The Pro race will start at 0708 local time. That corresponds to 2208 in the UK (Saturday night), 2308 CET and 1708 Eastern Time (Saturday evening).
No broadcast / livestream scheduled this year, though the ever reliable IRONMAN Tracker will be the best source of up-to-date information about what is happening out on the course.
Wearing bib #’s 1 and 2, the top two spots here if you follow form and rankings should be a decent battle between Sarah Crowley (AUS) and Rebecca Clarke (NZL).
Twice third in Kona (2017 and 2019), Crowley has a stellar C.V., which also includes victory at the IRONMAN European Championship, an ITU Long Distance World Championship, plus a host of further middle and long distance titles.
Clarke took the win earlier this year at the Port of Tauranga Half, and was second last year at IRONMAN New Zealand. A strong swimmer with a short course background, she will likely lead out of the water before the experience of Crowley starts the chase on two wheels.
Who will win?
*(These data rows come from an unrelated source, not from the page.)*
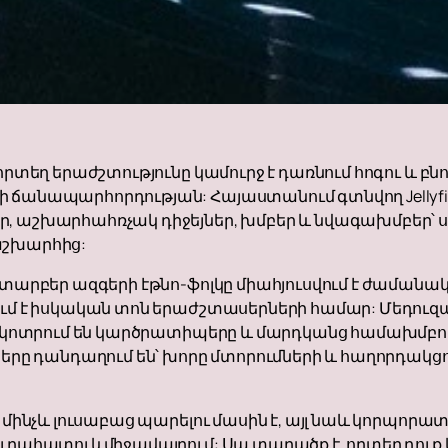
որտեղ երաժշտությունը կամուրջ է դառնում հոգու և բն
ճանապարհորդության: Հայաստանում գտնվող Jellyfish-ը
, աշխարհահռչակ դիջեյներ, խմբեր և նվագախմբեր՝ ստ
աշխարհից:
ղ տարբեր ազգերի էթնո-ֆոլկը միահյուսվում է ժամանա
ում է իսկական տոն երաժշտասերների համար: Մեդուզայ
ոնք կոտրում են կարծրատիպերը և մարդկանց համախմբ
մպերը դանդաղում են՝ խորը մտորումների և հաղորդակ
և մինչև լուսաբաց պարելու մասին է, այլ նաև կորպոր
ուրահատուկ միջավայրում: Սա տարածք է, որտեղ դուք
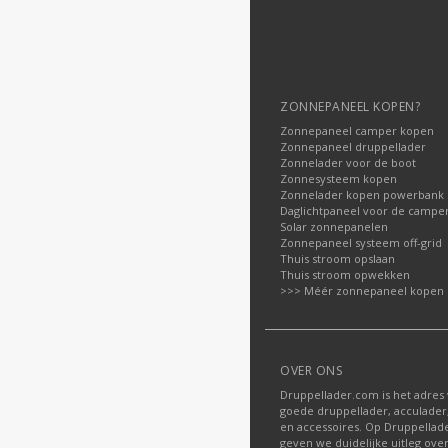
ZONNEPANEEL KOPEN?
Zonnepaneel camper kopen
Zonnepaneel druppellader
Zonnelader voor de boot
Zonnesysteem kopen
Zonnelader kopen powerbank
Daglichtpaneel voor de campe
Solar zonnepanelen
Zonnepaneel systeem off-grid
Thuis stroom opslaan
Thuis stroom opwekken
>>> Méér zonnepaneel kopen
OVER ONS
Druppellader.com is het adres
goede druppellader, acculader
en accessoires. Op Druppella
geven we duidelijke uitleg ove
You would have to make the experienced Crowley the favourite to take this one on home turf.
In PTO Rankings terms at least, there’s not too much between the top four athletes on the start list:
- Josh Amberger (AUS) – #70
- Tim Van Berkel (AUS) – #71
- Tim Reed (AUS) – #87
- Jack Moody (NZL) – #80
As we highlighted recently, Josh had planned to be racing in St George next week, until visa issues – which first arose ahead of the Couples Championship – scuppered that plan. He will surely be the exiting the 3.8km swim on his own, as one of the very best swimmers in the sport. No slouch on the bike either, he has the potential to lead all day.
That said, Van Berkel has had many a close race with Amberger for the past decade, and while honours are pretty even overall, Van Berkel does have edge over the full distance. They finished second and third respectively at IRONMAN Cairns in both 2021 and 2020, though Josh took the title there in 2017, with Tim fourth.
We know Van Berkel is in good shape, having won Challenge Shepparton in March. Expect another close encounter – which if pushed, we’d have to make Van Berkel the narrow favourite for.
Prize Money: What’s on the line?
The prize purse on offer this weekend is $50,000 – with each of the winners collecting a $7,500 share of that total
In addition to money, there will be a total of four qualifying slots (two MPRO / two FPRO) for the IRONMAN World Championship in Kona in October 2022.
The total funds will be paid eight-deep, as follows:
Of course, thanks to the formation of the Professional Triathletes Organisation, financial rewards from performance are not solely from on-the-day performances.
The PTO World Rankings will see a total of $2million awarded at the end of 2022, based up on the final standings in those points tables. The rewards there can be substantial, with a move up or down the rankings system potentially earning you more than any individual event.